Have you tried simply using a higher string gauge? That would be a cheap experiment to see if the sound improves.
Interestingly, Gibson mandolins underwent a major shift in the early 1900's (1908ish, I think). They angled the necks more and created higher bridges to get a louder, richer sound. Most (though not all) greatly prefer these post 1908 Gibsons for this very reason. Many pre 1908 Gibson necks have been ruined by folks putting on tall bridges to increase sound; the necks weren't strong enough to support the increased tension.
Who was the builder, if you don't mind my asking?

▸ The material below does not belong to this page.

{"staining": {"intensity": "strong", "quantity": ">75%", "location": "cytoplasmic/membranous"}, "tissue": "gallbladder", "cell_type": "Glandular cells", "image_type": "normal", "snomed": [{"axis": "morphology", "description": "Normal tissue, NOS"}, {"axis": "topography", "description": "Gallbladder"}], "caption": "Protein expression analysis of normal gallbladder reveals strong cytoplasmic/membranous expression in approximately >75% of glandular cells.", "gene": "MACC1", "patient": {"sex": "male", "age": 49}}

The mandolin was built by Dan Sanford (Alabama). #This was his first F5. #The material was good quality maple and spruce and his workmanship was quite good for a first try. I think the neck problem stems from the fact that the joint was not tongue & groove but used a dowel pin. #He built from a set of plans which obviously were not up to speed in this respect and I did not know enough to advise him at that time. #He has since built several other F5's which are quite good.
I expect that some of the problem now is not playing the mando. #When it was first built I played it regularly with the group I performed with and it was acceptable.
At any rate, I will try a little taller bridge and experiment further with strings. #When money is available might go ahead with the "..Voodoo".
Pickin&Grinning 35 years #http://www.mandolincafe.net/iB_html/non-cgi/emoticons/laugh.gif
James, I also had an F-5 built for me that just never fulfilled its promise. There was noticeable improvement after I installed a one-piece maple bridge; but the bass still lacks #"depth".
If you really want to hang on to it, you could ask around for a luthier who could shave down the tone bars for you. This has been done to some of the 70's era Gibsons with pretty good success, but it the cases where it worked well, it was obvious that the tone bars were built like floor joists. You could take a dental mirror and look at the height/width of the tone bars and compare to a good-sounding mandolin. It may not end up being cheap, but cheaper than a new instrument anyway, and might work well if the tone bars are too heavy.